[Collected data entries]
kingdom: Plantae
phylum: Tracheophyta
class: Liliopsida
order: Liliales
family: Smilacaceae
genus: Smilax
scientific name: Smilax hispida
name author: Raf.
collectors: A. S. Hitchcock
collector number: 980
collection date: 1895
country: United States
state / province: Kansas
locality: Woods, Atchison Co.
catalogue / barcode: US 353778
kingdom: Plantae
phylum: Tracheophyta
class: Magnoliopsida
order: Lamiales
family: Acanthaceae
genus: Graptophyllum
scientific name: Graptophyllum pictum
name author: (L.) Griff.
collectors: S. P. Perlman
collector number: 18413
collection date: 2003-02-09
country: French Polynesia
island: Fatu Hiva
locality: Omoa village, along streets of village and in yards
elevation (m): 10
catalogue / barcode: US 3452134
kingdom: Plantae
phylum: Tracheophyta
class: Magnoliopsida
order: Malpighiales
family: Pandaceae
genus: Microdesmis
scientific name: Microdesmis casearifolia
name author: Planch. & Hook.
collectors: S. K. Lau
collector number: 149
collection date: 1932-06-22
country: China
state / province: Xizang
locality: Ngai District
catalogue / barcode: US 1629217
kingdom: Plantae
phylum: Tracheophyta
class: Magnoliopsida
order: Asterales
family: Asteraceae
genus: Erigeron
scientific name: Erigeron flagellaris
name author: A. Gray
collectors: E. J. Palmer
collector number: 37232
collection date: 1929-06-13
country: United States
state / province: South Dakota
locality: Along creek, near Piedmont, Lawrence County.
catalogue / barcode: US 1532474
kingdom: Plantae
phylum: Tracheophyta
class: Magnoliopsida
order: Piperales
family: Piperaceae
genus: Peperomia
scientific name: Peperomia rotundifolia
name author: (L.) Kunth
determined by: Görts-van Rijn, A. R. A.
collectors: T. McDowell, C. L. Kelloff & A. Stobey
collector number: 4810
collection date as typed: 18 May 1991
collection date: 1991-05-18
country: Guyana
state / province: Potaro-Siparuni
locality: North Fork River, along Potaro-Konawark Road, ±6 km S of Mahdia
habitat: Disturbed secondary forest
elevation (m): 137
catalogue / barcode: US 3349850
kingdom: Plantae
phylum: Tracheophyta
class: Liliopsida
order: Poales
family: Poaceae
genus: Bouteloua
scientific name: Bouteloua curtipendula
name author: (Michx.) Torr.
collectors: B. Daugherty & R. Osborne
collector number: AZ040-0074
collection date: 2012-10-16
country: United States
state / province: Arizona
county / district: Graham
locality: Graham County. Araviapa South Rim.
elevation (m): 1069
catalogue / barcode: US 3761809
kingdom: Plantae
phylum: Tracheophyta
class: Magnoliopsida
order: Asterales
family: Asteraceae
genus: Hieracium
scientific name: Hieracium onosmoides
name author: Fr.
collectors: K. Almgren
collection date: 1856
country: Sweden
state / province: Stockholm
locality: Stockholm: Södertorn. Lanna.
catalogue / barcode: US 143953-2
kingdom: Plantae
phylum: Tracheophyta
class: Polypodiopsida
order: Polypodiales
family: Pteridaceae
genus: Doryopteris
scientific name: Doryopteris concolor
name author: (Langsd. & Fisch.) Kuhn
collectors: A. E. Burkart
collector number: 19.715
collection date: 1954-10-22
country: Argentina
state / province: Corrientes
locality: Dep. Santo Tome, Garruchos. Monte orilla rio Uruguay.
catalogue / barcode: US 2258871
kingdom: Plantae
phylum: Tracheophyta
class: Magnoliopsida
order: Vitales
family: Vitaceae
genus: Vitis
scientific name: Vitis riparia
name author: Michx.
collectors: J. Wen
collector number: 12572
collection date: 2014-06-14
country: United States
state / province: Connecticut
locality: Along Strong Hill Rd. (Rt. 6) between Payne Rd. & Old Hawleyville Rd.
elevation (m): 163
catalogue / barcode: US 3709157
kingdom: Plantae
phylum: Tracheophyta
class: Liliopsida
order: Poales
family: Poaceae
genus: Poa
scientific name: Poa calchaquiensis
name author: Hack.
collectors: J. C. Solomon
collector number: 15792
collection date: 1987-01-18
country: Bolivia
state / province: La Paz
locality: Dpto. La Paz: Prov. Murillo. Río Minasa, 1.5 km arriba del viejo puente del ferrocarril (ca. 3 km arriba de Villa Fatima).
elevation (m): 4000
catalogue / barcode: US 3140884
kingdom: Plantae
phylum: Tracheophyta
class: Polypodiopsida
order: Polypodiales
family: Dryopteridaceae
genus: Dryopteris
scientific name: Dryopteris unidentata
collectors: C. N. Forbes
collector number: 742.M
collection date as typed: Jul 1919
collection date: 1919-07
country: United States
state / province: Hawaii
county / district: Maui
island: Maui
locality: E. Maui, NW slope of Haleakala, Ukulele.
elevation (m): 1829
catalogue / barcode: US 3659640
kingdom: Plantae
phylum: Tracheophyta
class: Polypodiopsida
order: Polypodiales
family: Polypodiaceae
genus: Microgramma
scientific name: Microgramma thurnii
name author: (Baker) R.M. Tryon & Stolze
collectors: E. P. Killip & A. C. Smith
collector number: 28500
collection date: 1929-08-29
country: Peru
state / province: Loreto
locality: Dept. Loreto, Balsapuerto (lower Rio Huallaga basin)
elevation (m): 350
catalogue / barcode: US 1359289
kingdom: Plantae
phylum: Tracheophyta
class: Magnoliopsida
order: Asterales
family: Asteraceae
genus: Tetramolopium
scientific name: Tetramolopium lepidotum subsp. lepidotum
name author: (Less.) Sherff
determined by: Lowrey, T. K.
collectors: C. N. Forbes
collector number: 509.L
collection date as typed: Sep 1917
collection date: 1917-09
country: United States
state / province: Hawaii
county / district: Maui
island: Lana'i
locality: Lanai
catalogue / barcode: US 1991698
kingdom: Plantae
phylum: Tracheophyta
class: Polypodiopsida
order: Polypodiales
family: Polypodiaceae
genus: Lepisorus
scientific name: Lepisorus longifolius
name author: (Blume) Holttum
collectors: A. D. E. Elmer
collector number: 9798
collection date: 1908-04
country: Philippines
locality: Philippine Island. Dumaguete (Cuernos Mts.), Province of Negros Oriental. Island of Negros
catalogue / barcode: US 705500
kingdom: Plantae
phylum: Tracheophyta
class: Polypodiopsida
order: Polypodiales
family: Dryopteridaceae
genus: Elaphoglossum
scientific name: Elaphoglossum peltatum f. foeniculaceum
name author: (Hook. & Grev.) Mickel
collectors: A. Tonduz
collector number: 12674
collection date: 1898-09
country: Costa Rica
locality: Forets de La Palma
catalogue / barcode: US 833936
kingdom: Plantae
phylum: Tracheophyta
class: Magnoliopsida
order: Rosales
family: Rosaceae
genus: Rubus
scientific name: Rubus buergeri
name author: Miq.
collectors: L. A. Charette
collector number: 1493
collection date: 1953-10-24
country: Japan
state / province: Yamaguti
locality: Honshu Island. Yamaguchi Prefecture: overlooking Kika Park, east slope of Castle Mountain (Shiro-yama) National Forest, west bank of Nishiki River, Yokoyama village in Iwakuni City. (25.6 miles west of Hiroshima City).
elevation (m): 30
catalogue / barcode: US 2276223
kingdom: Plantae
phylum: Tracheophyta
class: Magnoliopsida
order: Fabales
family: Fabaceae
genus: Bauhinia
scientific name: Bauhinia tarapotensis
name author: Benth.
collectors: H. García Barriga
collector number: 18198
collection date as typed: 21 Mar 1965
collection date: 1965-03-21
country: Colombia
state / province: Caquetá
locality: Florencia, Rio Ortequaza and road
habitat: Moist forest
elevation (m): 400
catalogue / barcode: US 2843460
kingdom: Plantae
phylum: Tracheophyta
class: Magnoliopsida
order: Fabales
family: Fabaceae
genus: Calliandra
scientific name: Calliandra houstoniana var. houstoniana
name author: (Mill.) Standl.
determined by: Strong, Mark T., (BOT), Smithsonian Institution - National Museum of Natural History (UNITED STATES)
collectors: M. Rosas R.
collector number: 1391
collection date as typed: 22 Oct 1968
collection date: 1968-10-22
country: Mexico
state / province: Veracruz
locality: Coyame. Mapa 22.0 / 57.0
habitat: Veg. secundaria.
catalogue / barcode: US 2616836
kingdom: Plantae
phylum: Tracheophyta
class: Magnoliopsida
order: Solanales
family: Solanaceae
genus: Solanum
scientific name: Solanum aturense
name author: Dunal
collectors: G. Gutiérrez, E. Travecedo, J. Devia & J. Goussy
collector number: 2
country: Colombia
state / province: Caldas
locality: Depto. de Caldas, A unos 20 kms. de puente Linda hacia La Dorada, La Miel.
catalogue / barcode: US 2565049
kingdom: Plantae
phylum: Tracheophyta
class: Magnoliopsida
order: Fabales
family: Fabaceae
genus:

**Prompt**
Please swap "collectors" for "collected by" in everything from the line containing "genus: Microdesmis" down to the line containing "state / province: South Dakota", both lines included, and give those lines again with nothing else changed.

**Finished exercise**
genus: Microdesmis
scientific name: Microdesmis casearifolia
name author: Planch. & Hook.
collected by: S. K. Lau
collector number: 149
collection date: 1932-06-22
country: China
state / province: Xizang
locality: Ngai District
catalogue / barcode: US 1629217
kingdom: Plantae
phylum: Tracheophyta
class: Magnoliopsida
order: Asterales
family: Asteraceae
genus: Erigeron
scientific name: Erigeron flagellaris
name author: A. Gray
collected by: E. J. Palmer
collector number: 37232
collection date: 1929-06-13
country: United States
state / province: South Dakota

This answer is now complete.